Desafios para a conciliação da Biotecnologia e a Ética

Enviada em 04/07/2021

A quarta revolução industrial trouxe muitos avanços para o mundo hodierno, dentre eles a biotecnologia. Nesse bojo, os desafios para a conciliação da biotecnologia e a ética requerem especial atenção. Acerca disso, cabe debater sobre a lentidão no desenvolvimento da constitucionalização dos limites éticos e o rápido desenvolvimento da biotecnologia, bem como as limitações promovidas pela ética na ciência.

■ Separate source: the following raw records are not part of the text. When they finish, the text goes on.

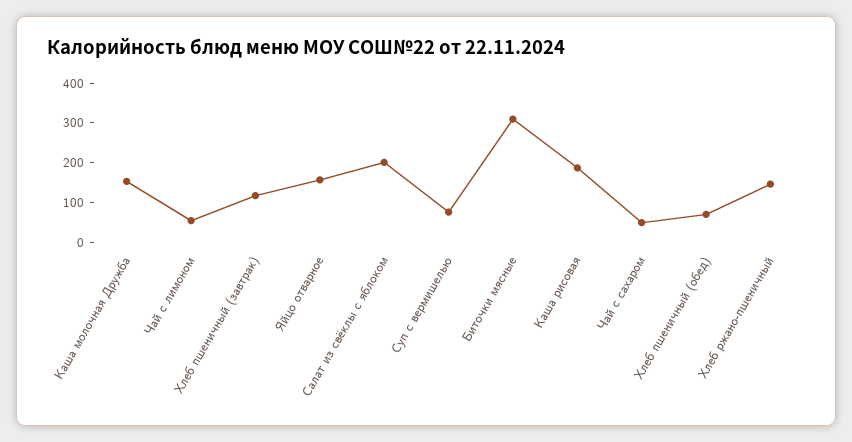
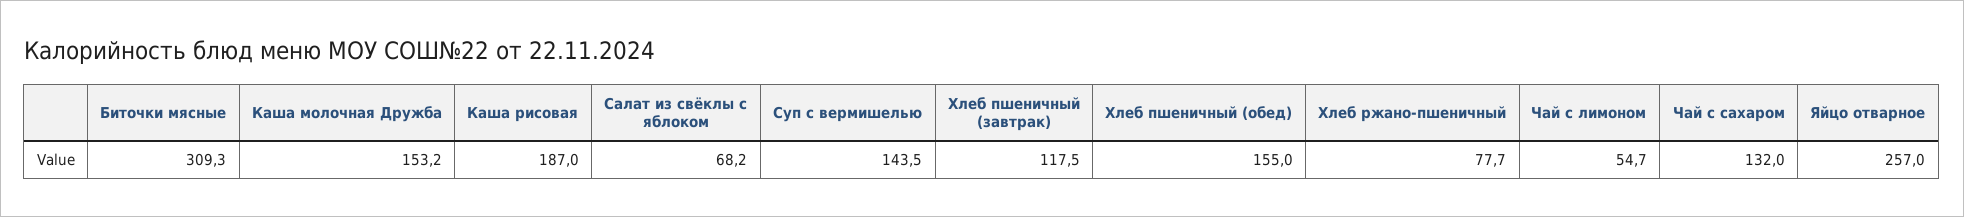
Яйцо отварное: 150 -> 257
Салат из свёклы с яблоком: 200 -> 68.2
Суп с вермишелью: 75 -> 143.5
Чай с сахаром: 50 -> 132
Хлеб пшеничный (обед): 75 -> 155
Хлеб ржано-пшеничный: 150 -> 77.7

Primeiramente, nota-se que a biotecnologia vem se desenvolvendo rapidamente e as leis que delimitam o que é antiético não conseguem acompanhar tal velocidade. Prova-se isso quando focaliza-se a questão da transgenia em alimentos, de acordo com a plataforma digital UOU, não dá para saber as consequências do consumo de alimentos transgênico a longo prazo. À luz dessa ótica, é difícil saber até onde as leis devem limitar a ciência se as causas e os efeitos ainda não estão totalmente claros para a humanidade. Dessa forma, a descoberta e posteriormente a criação de políticas restritivas sobre a pesquisa traz um enorme desconforto para toda comunidade cientifica, visto que foi gasto tempo e dinheiro em conclusões que não poderão ser mais exploradas.

Outrossim, muitas limitações promovidas pela ética na ciência impede o desenvolvimento do conhecimento. A exemplo dessa situação, tem-se a clonagem, que tempo depois de seu primeiro experimento bem-sucedido- clonagem animal da ovelha Dolly-, essa prática foi colocada na ilegalidade pela constituição brasileira e pelo comitê da ética e pesquisa. Dessa forma, por tratar de novos conhecimentos, é preciso grande cuidado na exploração desse âmbito, porém, é necessário conhece-lo e tirar dessa todos os benefícios que poderiam vir a ajudar a qualidade de vida humana, como a rara doença da fibrose cística e estudos com células tronco.

Conclui-se, portanto, que medidas são necessárias para a manutenção dos desafios para a conciliação biotecnologia e ética. Nesse viés, cabe ao Estado- agente assegurador de normas e leis- atentar-se às descobertas e andamento das pesquisas brasileiras, por meio de relatórios regulares por parte das empresas de pesquisas, com a finalidade de contar gastos e tempo de pesquisa desnecessário, visto que no futuro esse conhecimento não poderá ser utilizado. Ademais, cabe ao comitê de ética e pesquisa uma reavaliação dos estudos científicos ilegais, por meio de revisão no código de regras e normas, com o fito de promover, com segurança, a ciência e tecnologia.